For those who recall the recent history of Allegheny County reassessments, a history that we documented in pieces over the last few years, the County released new assessment numbers in early 2005 so that taxpayers could absorb their value, have a year to appeal, and have values in place for 2006 for taxation purposes. That would then be followed by annual reassessments in 2009 and years thereafter, thus minimizing the shock taxpayers would undergo when they received a mailing from the County’s Office of Property Assessments.

Those 2005 numbers were described as "uniform and accurate" by the County’s chief assessment officer but were tossed out in favor of other schemes before the County settled on the base year plan, a plan that was later overturned by the PA Supreme Court.

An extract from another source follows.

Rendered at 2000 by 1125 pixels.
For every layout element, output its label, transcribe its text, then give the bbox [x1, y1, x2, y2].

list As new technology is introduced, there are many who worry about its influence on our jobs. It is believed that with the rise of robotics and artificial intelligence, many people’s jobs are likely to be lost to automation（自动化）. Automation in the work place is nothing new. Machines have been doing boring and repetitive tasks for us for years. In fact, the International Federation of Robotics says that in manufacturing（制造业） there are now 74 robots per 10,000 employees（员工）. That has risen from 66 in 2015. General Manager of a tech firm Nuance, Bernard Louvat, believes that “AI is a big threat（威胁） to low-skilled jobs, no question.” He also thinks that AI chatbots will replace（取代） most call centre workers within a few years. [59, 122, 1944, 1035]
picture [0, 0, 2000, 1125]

Now with the legal matters settled and the coming year revealing the results of the reassessment, the Council member proposes a variety of fixes for the assessments. Some the County could do (raise the homestead exclusion, assign County employees for on-site verification of property value disputes) while others seem questionable and could put the County in a familiar place, namely the courts of law (phasing in the impact of large increases over several years, compelling payments from municipalities and school districts on appeals of properties). Not mentioned in the "bill of rights" is the fact that the County could commit to a revenue neutral windfall after the reassessment, even though it is permitted to take 105%.

With all the machinations the County has attempted to circumvent its duty in assessing real property, isn’t it time to simply follow through with the process? After all, those that have been greatly underassessed have for many years paid far less than their fair share of taxes, forcing those who are correctly assessed or over assessed to pay higher taxes than they should have paid. When does that subsidy end?